I hope you’re having a good time learning about machine learning. Welcome to part 2 of ML algorithm series where I’ll be discussing one of the most famous and conceptual algorithm known as the Decision Tree Algorithm.
Decision Tree is a fairly basic term. Imagine a tree which has a lot of branches just like the one in the figure. You are sitting on the top and wish to come down. The only catch is that if you reach a branch having no ends, you have to jump down from there. As you progress down you decide on which branch to choose at each level by taking the help of some deciding factors that you decide upon. This is the fundamental of a decision tree.
Every branch has a subsequent YES branch and a NO branch and you have to choose which one to jump on. Let’s call all the branches as NODES and the branches that have no other sub branches as LEAF NODES.
LEAF nodes represent labels i.e. the final result derived from our traversal of the tree.
A decision tree works on how you place the nodes in the tree, which node is given a higher priority and what all nodes satisfy the conditions required. There are 2 popular methods of deciding priority for node named Information Gain and the Gini index which will be discussed in a special article with all the mathematical expressions for the same.
Here’s an example for buying a car. Here we select a few features like Road Tested, Mileage etc. to determine whether the car is good for buying or not and assign each of them a priority.

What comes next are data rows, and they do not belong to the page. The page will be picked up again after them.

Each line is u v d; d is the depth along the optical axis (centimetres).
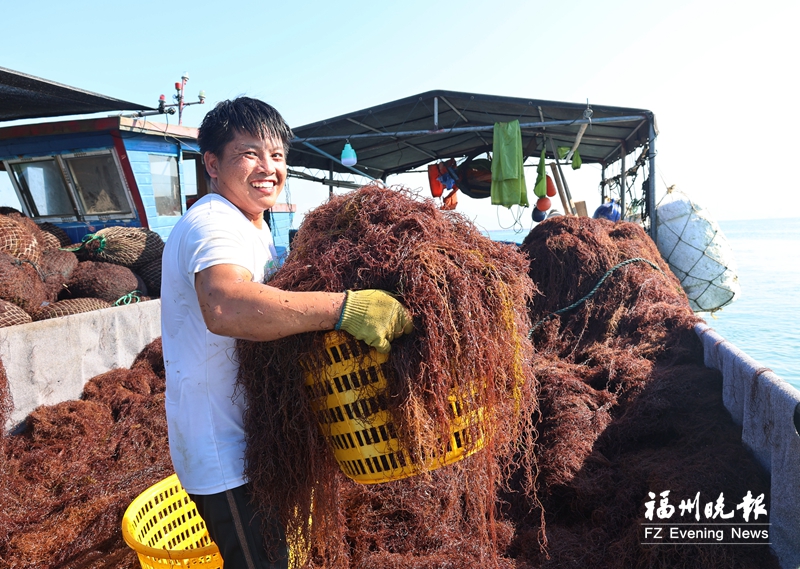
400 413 157
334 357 161
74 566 314
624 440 377
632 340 539
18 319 536
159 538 253
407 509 294
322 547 199
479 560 264
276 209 1173
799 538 261
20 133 818
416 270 161
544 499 332
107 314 586
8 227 633
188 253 159
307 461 169
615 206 1074
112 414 528
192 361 172
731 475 304
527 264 198
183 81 1095
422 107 1094
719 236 941
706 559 265
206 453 172
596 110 992
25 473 429
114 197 846
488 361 168
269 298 146
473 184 1383
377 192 188
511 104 1026
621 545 282
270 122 179
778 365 1194
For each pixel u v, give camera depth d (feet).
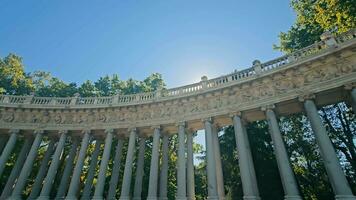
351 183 111.86
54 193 142.51
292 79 85.05
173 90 111.14
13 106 116.88
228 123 102.17
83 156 106.01
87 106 114.73
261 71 90.94
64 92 172.86
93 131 115.03
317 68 81.15
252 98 90.48
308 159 127.75
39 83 193.26
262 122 128.06
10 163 148.25
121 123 110.83
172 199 149.69
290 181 70.95
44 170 112.88
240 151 83.25
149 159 150.00
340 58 77.56
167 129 109.40
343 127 119.34
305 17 126.31
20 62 188.24
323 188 117.91
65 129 113.60
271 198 100.48
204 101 100.58
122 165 148.05
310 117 76.18
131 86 178.40
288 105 87.10
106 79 184.96
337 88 76.64
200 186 171.42
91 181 109.40
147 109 110.32
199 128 107.34
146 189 141.69
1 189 142.41
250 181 77.30
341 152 124.26
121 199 92.48
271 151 118.62
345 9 96.48
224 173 125.29
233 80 96.58
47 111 117.60
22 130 115.34
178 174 90.43
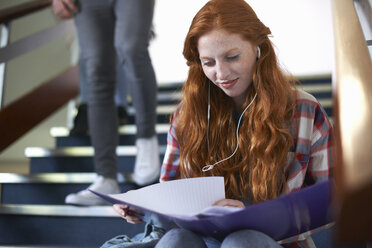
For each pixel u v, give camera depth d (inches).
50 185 78.4
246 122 41.1
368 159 14.0
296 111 39.8
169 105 115.2
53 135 99.7
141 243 41.1
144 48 73.6
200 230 33.1
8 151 134.0
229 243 29.1
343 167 14.4
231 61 37.9
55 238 71.5
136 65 72.8
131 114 109.6
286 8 147.2
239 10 37.8
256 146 39.0
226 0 38.1
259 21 38.9
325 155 39.3
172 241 31.4
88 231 70.3
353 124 16.3
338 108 18.1
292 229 33.1
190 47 40.3
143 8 72.4
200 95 43.5
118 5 73.8
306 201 28.8
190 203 36.0
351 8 35.1
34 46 94.6
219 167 41.6
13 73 136.2
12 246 69.6
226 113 43.0
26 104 95.6
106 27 76.7
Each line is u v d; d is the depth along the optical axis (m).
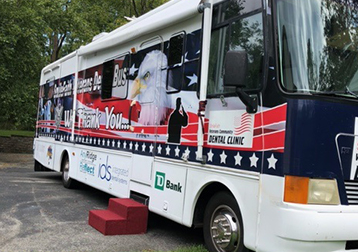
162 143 4.98
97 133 6.88
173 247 4.66
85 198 7.53
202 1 4.35
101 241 4.73
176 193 4.61
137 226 5.15
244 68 3.49
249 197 3.58
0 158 16.58
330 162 3.27
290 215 3.14
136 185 5.48
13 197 7.28
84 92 7.59
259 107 3.54
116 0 21.58
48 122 9.67
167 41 5.09
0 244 4.49
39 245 4.50
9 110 15.79
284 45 3.45
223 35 4.16
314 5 3.60
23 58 14.71
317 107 3.26
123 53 6.23
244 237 3.60
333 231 3.14
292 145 3.22
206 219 4.29
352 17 3.77
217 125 4.06
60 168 8.68
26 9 14.55
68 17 18.47
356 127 3.40
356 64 3.67
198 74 4.41
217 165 4.01
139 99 5.62
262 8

This is the basic logic behind Decision Tree. This algorithm is very useful as it is the basic foundation of all our decision making and also helps in generating new algorithms like Random Forest Classifier by following the same fundamental rules.
Now, let us try to implement this algorithm on a given dataset. Please note that implementation does not require the mathematical aspect of this algorithm.
Lets import all the neccesary modules in our iPython Notebook file!
import numpy as np import pandas as pd from sklearn.cross_validation import train_test_split from sklearn.tree import DecisionTreeClassifier from sklearn.neighbors import NearestNeighbors from sklearn.metrics import accuracy_score from sklearn import tree
Now, we import out dataset into the notebook. The dataset we are using is the Balance Scale dataset which can is available at
https://archive.ics.uci.edu/ml/machine-learning-databases/balance-scale/balance-scale.data (just download the balance-scale.data file from the Data Folder and rename it to DecisionTree.data.txt).
NOTE-Open the DecisionTree.data.txt in a text editor and add the line “Label,A,B,C,D” (without the quotes) at the beginning of the file. This will work as the headlines for the different columns!
Each example is classified as having the balance scale tip to the right, tip to the left, or be balanced. The attributes are the left weight(A), the left distance(B), the right weight(C), and the right distance(D).
After importing,we separate out the features and the labels of our data.We store the features in a numpy array(balance_data.values gives us the data in a numpy array form) and name it X and the labels are stored in another numpy array labelled y.
X=balance_data.values[:,1:5] #This is known as numpy array splitting! y=balance_data.values[:,0]
We use the method of Cross Validation under the sklearn module to split our data into two parts i.e. the training part on which our model will be trained and the testing part where our model would be checked for accuracy.
We construct a classifer that uses Decision Tree algorithm which is already provided to us in the sklearn module. The ‘fit’ instance trains the classifier with the training data and ‘score’ instance calcualtes the accuracy of our model.
We use the criterion as ‘entropy’ to use the information gain method. Gini index is the default method and you can skip the criterion part inside the brackets if you want to use gini index
clf=DecisionTreeClassifier(criterion='entropy') clf.fit(X_train, y_train)
DecisionTreeClassifier(class_weight=None, criterion='entropy', max_depth=None, max_features=None, max_leaf_nodes=None, min_impurity_split=1e-07, min_samples_leaf=1, min_samples_split=2, min_weight_fraction_leaf=0.0, presort=False, random_state=None, splitter='best')
We construct a new example that contains data of a balance scale that is likely to tip towards “Right” and use the ‘predict’ instance to analyse and find the result.
example=np.array([[1,4,3,2]]) prediction=clf.predict(example) print(prediction)
Happy Learning 🙂